The team found that "it's a mitochondrial enzyme. What we learned is that how you make NO here is still a big question and problem," he said. "It seems as though we pay a big price for getting our nitric oxide out of nitroglycerin, and that price is a rusting of the system - by so-called oxidative stress. And that rust happens first and foremost in the mitochondria."

Patents Pending; Clinical Trials On Burner

"That, perhaps, gave a reason why nitroglycerin has not had such beneficial effects and may even have deleterious effects. What happens is that NG, when given at concentrations that are very, very low, are handled OK by the enzyme. Unfortunately, we don't know how to individualize that concentration to each patient. If you go up a little bit on the concentration, the NG inhibits the enzyme by oxidizing it. If the enzyme - formally named mitochondrial aldehyde dehydrogenase (mtALDH) - can't get rid of NG, it presumably starts to damage the mitochondria. So basically those drug-free intervals that reverse tolerance are really trying to repair the cell.

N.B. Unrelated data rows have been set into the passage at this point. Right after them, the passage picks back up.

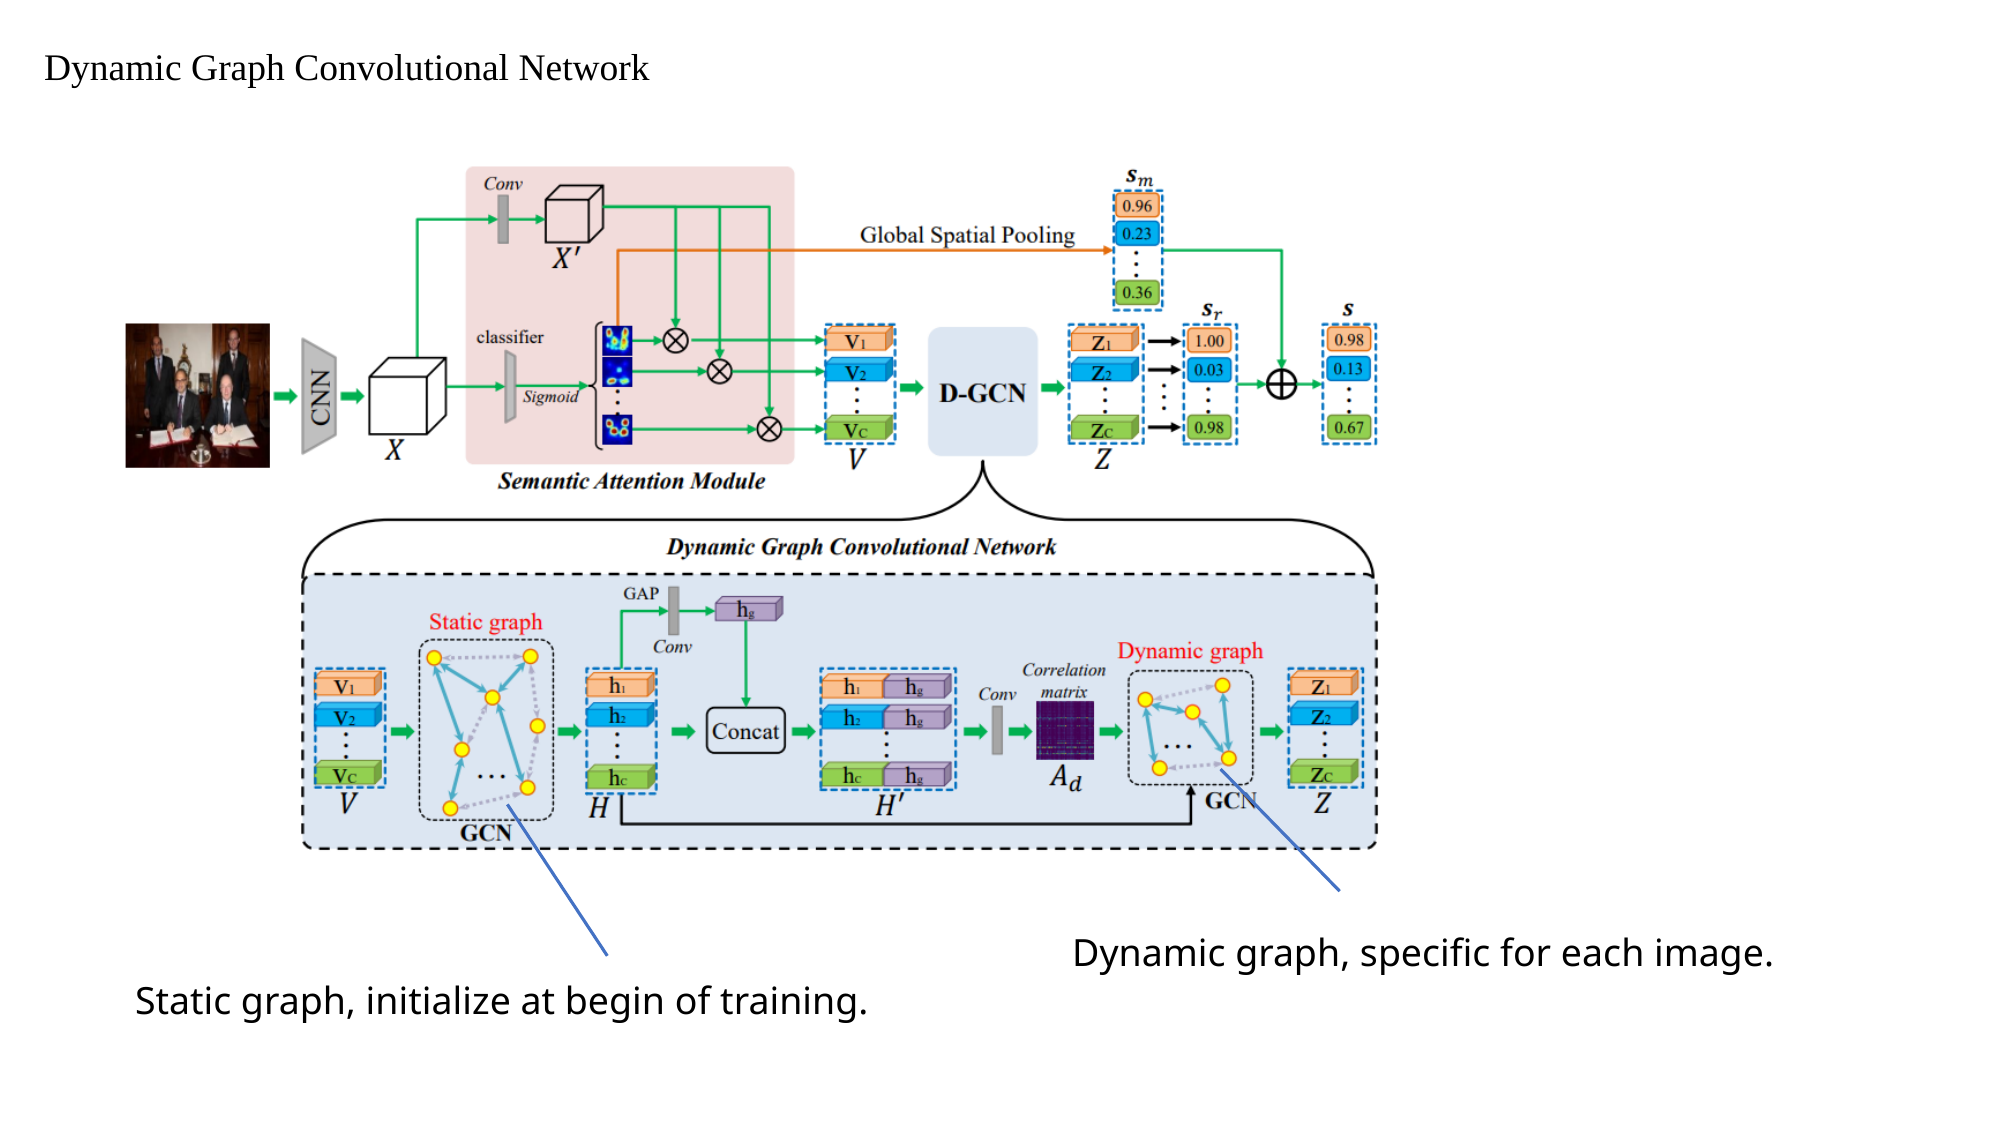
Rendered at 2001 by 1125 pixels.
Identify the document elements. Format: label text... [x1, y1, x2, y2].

picture [98, 125, 1430, 880]
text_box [507, 804, 608, 956]
text_box Dynamic graph, specific for each image. [1057, 921, 1899, 982]
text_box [1220, 769, 1340, 892]
text_box Static graph, initialize at begin of training. [120, 969, 962, 1030]
text_box Dynamic Graph Convolutional Network [29, 35, 1524, 95]
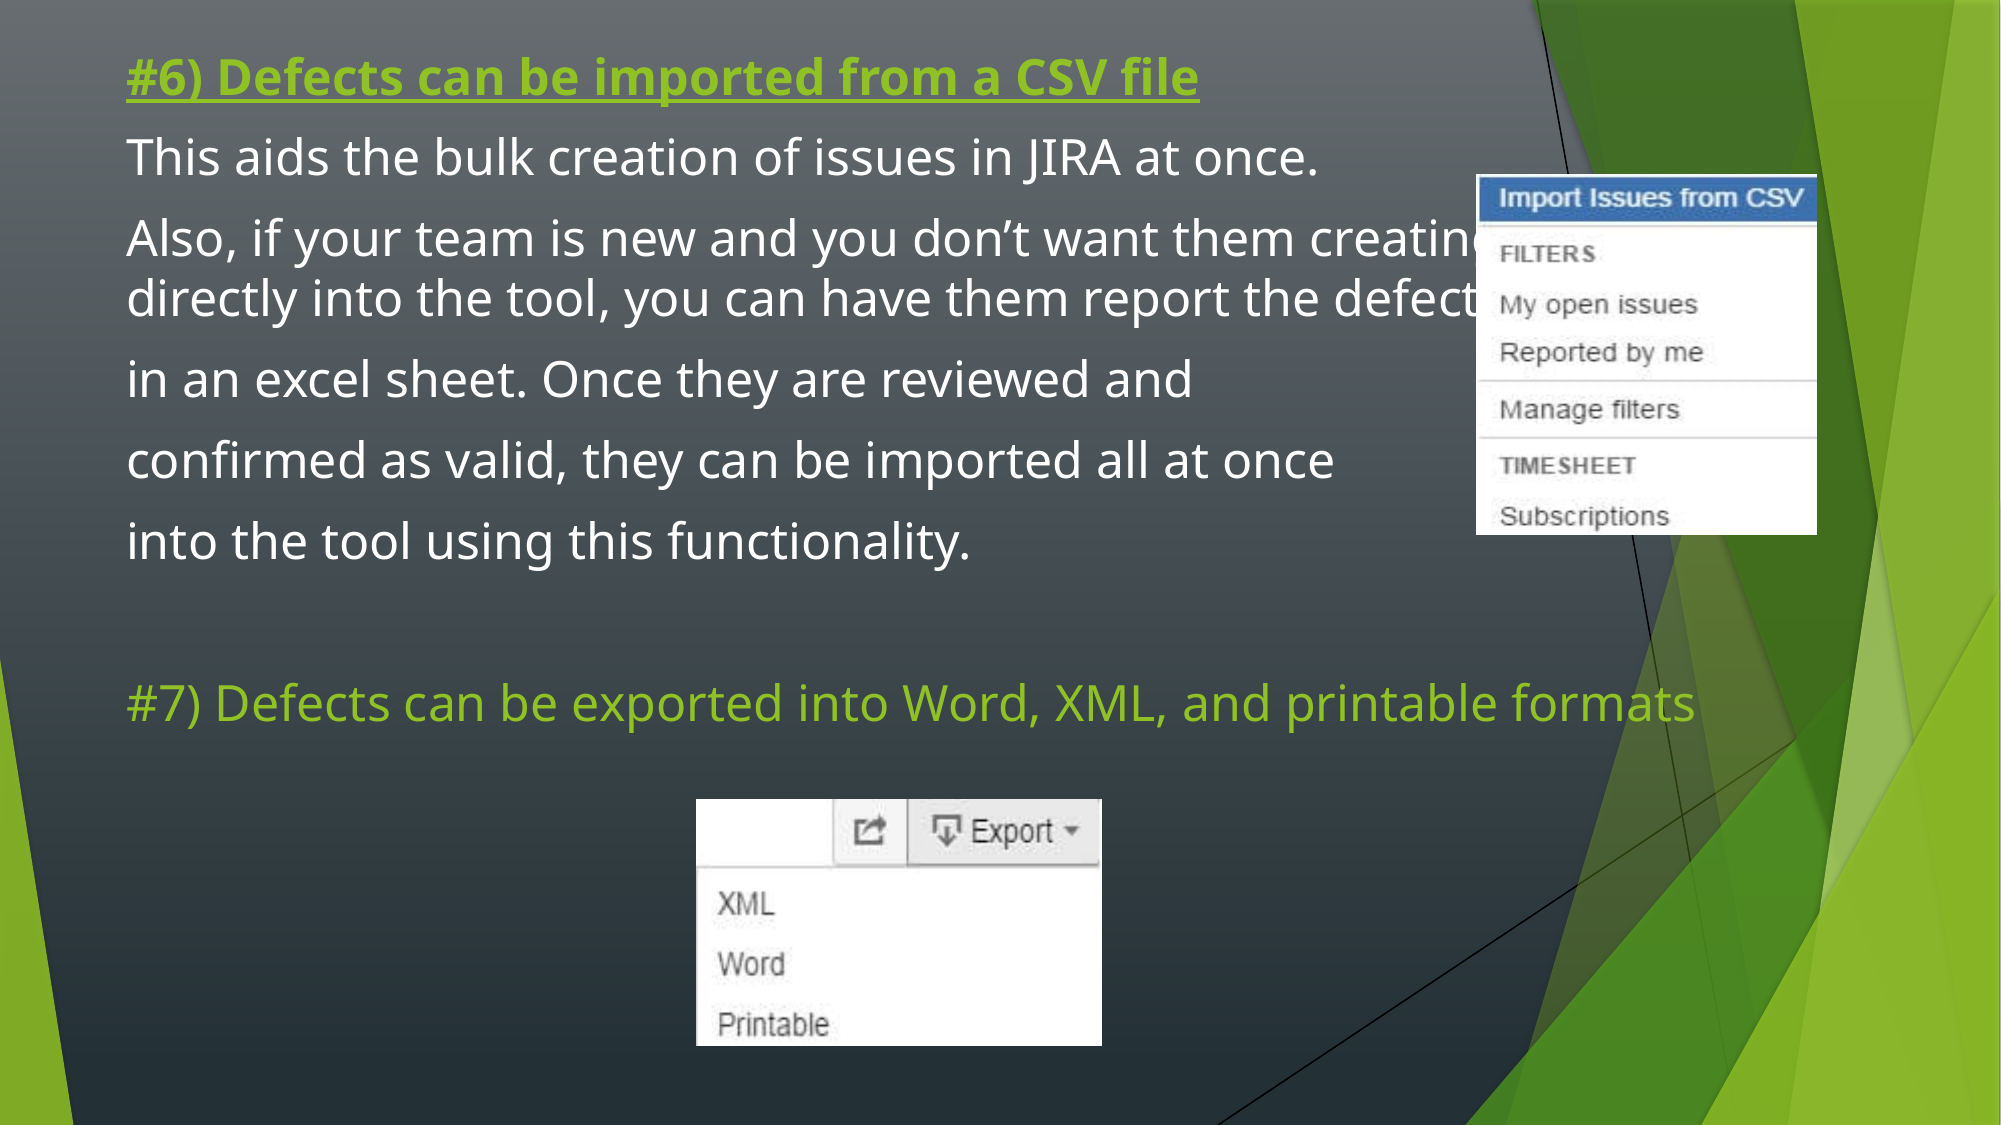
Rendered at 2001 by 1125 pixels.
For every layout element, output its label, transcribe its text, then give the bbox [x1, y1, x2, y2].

"There are many drugs we give to cardiac patients today in clinical practice," Stamler pointed out, "that affect the mtALDH enzyme and how NG works - including alcohol that patients drink, and other classes of drugs. So it became quite clear to us that there are alternative possibilities for getting NO activity out of systems, and avoiding tolerance as a way to improve efficacy.

"We have at least three new patents applied for, covering this concept," Stamler noted, "on new ways to avoid tolerance, new ways to give NG, and combinations of drugs with NG which would treat cardiac and other diseases, including stroke and brain disorders.

"Now," he concluded, "It's time to do some clinical trials of NG and mtALDH."